━━━━━ Data extract ━━━━━

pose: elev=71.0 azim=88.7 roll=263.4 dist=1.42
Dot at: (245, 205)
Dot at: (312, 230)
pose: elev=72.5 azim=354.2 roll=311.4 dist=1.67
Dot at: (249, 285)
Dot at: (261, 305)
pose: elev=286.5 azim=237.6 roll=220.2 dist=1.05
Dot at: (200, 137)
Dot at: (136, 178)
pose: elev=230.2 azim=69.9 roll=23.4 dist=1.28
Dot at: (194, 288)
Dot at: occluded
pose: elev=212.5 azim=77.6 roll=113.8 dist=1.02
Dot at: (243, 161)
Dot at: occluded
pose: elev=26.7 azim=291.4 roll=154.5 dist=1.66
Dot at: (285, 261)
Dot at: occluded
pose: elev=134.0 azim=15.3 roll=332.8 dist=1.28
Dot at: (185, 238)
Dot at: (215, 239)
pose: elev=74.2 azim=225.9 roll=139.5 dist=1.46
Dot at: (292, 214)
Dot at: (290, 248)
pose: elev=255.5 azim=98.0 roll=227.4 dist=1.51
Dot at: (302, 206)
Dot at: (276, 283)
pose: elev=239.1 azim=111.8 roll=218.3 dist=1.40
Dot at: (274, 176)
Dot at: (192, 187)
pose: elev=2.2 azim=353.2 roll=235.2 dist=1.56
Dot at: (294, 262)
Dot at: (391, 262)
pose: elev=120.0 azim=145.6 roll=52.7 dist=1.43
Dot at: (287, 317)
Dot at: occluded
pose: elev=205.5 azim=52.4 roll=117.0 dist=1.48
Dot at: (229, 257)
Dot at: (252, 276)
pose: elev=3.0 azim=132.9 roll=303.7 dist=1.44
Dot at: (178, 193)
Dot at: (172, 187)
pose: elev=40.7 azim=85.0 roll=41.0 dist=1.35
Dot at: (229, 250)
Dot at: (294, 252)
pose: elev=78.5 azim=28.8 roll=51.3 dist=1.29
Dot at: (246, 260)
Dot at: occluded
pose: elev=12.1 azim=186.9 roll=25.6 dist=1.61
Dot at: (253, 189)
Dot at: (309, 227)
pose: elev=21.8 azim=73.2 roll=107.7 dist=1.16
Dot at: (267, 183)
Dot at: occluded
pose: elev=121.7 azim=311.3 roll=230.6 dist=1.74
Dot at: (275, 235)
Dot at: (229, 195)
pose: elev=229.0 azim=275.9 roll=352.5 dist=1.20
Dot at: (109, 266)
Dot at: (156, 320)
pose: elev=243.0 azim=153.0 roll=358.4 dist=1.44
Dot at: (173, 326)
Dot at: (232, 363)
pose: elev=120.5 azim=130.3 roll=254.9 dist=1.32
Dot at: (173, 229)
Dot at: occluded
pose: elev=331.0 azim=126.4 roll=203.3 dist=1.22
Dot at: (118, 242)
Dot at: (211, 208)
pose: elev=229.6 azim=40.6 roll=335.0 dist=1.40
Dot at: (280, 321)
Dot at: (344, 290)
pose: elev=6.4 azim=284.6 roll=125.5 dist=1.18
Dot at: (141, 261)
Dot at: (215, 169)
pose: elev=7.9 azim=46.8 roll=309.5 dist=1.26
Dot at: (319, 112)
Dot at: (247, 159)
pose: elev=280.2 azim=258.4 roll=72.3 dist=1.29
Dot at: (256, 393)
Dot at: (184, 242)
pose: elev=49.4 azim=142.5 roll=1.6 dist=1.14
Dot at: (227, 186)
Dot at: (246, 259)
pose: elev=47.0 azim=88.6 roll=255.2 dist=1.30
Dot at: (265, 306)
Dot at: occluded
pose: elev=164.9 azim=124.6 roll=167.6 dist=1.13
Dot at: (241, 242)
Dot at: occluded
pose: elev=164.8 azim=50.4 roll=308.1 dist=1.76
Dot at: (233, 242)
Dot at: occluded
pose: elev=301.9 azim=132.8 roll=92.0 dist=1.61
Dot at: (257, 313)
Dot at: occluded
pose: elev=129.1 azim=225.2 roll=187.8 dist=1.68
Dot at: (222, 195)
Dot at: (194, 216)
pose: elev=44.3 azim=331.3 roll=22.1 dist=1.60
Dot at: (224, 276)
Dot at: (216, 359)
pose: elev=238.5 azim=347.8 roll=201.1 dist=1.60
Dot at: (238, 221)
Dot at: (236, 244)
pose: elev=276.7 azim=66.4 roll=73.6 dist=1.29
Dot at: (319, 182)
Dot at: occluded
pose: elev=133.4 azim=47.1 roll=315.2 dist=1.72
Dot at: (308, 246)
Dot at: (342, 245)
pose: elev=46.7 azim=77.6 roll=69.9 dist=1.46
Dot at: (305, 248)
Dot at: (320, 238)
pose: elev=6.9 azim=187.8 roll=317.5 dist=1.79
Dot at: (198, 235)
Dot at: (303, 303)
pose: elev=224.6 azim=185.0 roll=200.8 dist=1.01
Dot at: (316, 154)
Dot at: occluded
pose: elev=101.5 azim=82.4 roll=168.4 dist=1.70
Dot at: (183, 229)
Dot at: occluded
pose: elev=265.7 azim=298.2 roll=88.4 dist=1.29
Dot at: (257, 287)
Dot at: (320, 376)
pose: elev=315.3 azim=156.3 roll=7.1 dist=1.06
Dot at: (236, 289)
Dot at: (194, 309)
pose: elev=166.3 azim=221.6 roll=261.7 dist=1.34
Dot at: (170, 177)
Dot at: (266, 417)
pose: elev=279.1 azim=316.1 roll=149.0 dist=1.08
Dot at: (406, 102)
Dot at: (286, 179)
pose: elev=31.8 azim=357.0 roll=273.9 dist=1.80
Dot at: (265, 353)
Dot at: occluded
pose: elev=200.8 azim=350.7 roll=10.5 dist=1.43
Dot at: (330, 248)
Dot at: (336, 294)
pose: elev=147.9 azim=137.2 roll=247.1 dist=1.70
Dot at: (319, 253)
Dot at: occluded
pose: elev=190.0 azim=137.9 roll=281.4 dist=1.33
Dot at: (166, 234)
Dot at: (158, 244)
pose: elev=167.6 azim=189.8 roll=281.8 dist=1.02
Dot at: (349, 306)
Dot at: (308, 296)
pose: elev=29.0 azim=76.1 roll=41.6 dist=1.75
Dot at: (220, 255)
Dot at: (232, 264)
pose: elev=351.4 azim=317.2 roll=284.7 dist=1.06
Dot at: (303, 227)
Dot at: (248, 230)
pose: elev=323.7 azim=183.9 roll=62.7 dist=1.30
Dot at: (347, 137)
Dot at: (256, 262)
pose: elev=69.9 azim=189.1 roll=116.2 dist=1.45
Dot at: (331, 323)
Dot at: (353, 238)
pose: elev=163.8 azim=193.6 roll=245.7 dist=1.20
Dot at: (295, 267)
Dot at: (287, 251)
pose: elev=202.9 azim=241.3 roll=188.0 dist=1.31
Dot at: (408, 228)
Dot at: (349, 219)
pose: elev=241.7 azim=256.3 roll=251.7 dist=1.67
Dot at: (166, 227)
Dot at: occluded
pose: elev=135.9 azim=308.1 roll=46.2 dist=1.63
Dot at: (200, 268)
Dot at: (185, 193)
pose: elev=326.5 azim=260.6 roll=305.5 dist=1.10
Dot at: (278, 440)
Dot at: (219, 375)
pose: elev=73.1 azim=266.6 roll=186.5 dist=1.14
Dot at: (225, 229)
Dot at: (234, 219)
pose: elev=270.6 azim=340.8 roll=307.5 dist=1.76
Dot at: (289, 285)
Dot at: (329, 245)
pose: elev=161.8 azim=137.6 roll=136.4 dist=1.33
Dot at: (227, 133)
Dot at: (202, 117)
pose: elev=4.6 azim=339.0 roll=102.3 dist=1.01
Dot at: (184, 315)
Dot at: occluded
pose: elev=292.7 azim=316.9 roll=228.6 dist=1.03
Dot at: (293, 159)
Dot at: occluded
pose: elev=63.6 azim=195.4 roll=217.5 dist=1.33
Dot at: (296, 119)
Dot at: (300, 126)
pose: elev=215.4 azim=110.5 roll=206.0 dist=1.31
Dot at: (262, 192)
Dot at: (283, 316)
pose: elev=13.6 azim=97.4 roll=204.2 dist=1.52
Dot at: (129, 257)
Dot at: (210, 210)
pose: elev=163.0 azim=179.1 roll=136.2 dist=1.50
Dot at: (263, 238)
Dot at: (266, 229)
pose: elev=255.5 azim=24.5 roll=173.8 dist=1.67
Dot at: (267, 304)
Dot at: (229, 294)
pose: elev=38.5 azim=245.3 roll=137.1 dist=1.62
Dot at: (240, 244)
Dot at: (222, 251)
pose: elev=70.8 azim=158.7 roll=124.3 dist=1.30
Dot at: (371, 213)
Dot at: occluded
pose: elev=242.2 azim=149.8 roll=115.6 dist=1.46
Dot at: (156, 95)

━━━━━

Short problem >> Please reproduce the lines between the one holding "pose: elev=229.0 azim=275.9" and the one holding "Dot at: (342, 245)", inclusive, substituting "distance" for "dist" and leaving everything else unchanged.

Right answer >>
pose: elev=229.0 azim=275.9 roll=352.5 distance=1.20
Dot at: (109, 266)
Dot at: (156, 320)
pose: elev=243.0 azim=153.0 roll=358.4 distance=1.44
Dot at: (173, 326)
Dot at: (232, 363)
pose: elev=120.5 azim=130.3 roll=254.9 distance=1.32
Dot at: (173, 229)
Dot at: occluded
pose: elev=331.0 azim=126.4 roll=203.3 distance=1.22
Dot at: (118, 242)
Dot at: (211, 208)
pose: elev=229.6 azim=40.6 roll=335.0 distance=1.40
Dot at: (280, 321)
Dot at: (344, 290)
pose: elev=6.4 azim=284.6 roll=125.5 distance=1.18
Dot at: (141, 261)
Dot at: (215, 169)
pose: elev=7.9 azim=46.8 roll=309.5 distance=1.26
Dot at: (319, 112)
Dot at: (247, 159)
pose: elev=280.2 azim=258.4 roll=72.3 distance=1.29
Dot at: (256, 393)
Dot at: (184, 242)
pose: elev=49.4 azim=142.5 roll=1.6 distance=1.14
Dot at: (227, 186)
Dot at: (246, 259)
pose: elev=47.0 azim=88.6 roll=255.2 distance=1.30
Dot at: (265, 306)
Dot at: occluded
pose: elev=164.9 azim=124.6 roll=167.6 distance=1.13
Dot at: (241, 242)
Dot at: occluded
pose: elev=164.8 azim=50.4 roll=308.1 distance=1.76
Dot at: (233, 242)
Dot at: occluded
pose: elev=301.9 azim=132.8 roll=92.0 distance=1.61
Dot at: (257, 313)
Dot at: occluded
pose: elev=129.1 azim=225.2 roll=187.8 distance=1.68
Dot at: (222, 195)
Dot at: (194, 216)
pose: elev=44.3 azim=331.3 roll=22.1 distance=1.60
Dot at: (224, 276)
Dot at: (216, 359)
pose: elev=238.5 azim=347.8 roll=201.1 distance=1.60
Dot at: (238, 221)
Dot at: (236, 244)
pose: elev=276.7 azim=66.4 roll=73.6 distance=1.29
Dot at: (319, 182)
Dot at: occluded
pose: elev=133.4 azim=47.1 roll=315.2 distance=1.72
Dot at: (308, 246)
Dot at: (342, 245)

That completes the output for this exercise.